**EXERCISE DESCRIPTION:**
Please reproduce the data word for word, from the start through the line that contains "Kamēr cepas pīrāga".
= Beginning of Section =
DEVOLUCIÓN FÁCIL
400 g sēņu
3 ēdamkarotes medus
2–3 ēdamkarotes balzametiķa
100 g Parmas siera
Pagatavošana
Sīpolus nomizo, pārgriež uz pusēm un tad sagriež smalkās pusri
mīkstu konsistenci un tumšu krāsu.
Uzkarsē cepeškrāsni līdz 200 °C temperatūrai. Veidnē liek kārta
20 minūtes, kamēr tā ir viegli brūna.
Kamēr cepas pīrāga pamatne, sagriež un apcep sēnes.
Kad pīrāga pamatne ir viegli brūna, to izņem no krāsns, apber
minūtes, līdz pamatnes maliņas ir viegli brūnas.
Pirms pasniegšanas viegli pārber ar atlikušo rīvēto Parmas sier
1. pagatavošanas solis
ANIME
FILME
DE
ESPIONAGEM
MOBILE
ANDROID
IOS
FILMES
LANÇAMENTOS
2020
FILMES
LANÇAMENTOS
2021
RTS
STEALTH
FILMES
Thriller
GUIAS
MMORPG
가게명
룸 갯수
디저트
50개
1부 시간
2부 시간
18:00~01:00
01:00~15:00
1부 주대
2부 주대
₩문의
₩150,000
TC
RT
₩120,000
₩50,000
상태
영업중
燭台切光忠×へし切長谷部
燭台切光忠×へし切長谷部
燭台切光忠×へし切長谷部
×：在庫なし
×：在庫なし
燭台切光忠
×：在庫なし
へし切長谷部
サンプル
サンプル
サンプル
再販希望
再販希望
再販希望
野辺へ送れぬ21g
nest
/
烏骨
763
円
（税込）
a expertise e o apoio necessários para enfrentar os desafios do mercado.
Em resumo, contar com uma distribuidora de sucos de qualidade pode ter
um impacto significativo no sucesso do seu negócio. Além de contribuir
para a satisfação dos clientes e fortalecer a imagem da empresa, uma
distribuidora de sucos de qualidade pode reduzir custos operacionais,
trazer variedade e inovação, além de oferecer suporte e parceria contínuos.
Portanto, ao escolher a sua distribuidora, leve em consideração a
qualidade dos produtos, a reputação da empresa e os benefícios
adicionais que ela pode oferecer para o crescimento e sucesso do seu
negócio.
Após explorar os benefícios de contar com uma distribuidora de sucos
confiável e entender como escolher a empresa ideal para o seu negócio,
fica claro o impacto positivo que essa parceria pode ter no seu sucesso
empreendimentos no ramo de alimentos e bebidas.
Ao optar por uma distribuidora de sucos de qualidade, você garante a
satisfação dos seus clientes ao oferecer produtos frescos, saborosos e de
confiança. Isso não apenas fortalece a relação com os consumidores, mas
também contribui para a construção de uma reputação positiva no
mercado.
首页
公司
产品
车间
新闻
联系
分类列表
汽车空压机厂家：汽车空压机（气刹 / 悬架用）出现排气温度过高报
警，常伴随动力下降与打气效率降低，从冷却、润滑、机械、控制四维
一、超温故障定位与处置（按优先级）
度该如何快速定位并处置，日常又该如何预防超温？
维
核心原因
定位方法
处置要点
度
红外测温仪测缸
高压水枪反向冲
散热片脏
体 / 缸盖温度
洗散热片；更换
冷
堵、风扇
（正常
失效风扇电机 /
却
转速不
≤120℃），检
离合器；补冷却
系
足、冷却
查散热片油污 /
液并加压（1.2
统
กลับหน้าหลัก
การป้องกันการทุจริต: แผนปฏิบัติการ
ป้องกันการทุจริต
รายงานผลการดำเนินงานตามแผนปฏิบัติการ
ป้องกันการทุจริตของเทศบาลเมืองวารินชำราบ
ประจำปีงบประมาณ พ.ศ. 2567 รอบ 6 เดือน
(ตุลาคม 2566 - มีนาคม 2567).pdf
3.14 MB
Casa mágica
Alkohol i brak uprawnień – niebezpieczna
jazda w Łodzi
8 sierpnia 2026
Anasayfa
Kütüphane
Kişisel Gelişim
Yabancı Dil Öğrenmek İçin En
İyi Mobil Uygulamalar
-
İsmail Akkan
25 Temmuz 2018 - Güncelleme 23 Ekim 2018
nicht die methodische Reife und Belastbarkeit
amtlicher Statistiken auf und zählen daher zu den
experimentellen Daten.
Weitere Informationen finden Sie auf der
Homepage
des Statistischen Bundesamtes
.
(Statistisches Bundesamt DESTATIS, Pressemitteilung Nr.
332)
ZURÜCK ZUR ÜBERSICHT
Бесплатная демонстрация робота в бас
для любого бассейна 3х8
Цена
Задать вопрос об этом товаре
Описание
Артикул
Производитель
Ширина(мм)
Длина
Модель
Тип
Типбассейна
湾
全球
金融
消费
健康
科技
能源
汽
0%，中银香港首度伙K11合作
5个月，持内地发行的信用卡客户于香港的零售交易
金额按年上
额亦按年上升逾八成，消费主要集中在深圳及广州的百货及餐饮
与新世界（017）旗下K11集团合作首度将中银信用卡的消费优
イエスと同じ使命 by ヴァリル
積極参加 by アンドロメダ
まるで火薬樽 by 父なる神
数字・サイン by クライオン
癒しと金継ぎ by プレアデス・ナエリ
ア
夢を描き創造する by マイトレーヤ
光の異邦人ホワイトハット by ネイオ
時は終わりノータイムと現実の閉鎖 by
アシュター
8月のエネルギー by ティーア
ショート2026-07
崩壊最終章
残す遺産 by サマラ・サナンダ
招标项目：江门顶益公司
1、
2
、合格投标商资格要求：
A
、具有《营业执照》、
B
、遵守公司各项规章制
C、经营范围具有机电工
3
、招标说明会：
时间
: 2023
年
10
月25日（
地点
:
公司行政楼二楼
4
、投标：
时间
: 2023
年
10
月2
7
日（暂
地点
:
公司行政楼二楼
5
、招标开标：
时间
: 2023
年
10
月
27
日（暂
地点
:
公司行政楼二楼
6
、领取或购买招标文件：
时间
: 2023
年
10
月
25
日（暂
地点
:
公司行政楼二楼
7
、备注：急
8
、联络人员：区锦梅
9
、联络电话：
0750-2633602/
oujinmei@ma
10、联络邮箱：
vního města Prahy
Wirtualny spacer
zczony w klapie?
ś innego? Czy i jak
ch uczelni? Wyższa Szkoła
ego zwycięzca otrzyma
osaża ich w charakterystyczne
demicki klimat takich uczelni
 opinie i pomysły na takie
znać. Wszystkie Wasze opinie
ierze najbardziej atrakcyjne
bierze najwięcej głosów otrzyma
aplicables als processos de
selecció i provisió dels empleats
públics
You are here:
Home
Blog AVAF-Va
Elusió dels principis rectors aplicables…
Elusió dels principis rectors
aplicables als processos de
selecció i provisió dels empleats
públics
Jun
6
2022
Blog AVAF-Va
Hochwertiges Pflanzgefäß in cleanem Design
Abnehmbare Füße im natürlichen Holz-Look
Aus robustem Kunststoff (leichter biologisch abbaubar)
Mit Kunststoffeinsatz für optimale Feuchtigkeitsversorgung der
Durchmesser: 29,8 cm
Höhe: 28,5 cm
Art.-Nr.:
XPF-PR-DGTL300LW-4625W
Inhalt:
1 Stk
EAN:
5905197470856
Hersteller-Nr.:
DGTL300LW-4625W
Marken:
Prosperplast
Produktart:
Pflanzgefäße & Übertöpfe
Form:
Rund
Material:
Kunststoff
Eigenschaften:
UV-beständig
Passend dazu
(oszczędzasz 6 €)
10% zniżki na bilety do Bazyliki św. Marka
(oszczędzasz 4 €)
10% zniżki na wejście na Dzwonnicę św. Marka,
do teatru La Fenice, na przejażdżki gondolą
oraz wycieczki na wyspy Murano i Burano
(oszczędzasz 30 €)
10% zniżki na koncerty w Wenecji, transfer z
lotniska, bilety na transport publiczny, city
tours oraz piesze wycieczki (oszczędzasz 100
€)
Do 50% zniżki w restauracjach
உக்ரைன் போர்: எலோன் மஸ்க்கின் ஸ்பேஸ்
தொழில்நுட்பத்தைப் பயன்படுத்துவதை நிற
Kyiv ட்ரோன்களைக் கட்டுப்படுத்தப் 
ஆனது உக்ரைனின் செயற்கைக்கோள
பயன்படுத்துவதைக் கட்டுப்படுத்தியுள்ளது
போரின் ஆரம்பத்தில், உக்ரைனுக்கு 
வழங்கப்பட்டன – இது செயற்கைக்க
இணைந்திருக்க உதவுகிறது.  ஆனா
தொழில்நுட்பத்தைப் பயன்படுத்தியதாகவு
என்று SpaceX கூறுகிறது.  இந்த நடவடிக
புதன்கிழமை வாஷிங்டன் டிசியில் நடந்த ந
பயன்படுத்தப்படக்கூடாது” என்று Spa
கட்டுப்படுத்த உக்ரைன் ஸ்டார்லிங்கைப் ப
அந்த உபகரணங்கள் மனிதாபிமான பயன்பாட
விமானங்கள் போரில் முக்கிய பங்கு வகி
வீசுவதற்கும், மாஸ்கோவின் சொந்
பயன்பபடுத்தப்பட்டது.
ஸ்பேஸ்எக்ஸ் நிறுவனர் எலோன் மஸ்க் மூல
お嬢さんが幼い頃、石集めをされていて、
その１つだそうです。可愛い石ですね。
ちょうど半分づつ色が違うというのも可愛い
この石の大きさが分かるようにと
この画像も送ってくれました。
= End of Section =
**EXPECTED OUTPUT:**
DEVOLUCIÓN FÁCIL
400 g sēņu
3 ēdamkarotes medus
2–3 ēdamkarotes balzametiķa
100 g Parmas siera
Pagatavošana
Sīpolus nomizo, pārgriež uz pusēm un tad sagriež smalkās pusri
mīkstu konsistenci un tumšu krāsu.
Uzkarsē cepeškrāsni līdz 200 °C temperatūrai. Veidnē liek kārta
20 minūtes, kamēr tā ir viegli brūna.
Kamēr cepas pīrāga pamatne, sagriež un apcep sēnes.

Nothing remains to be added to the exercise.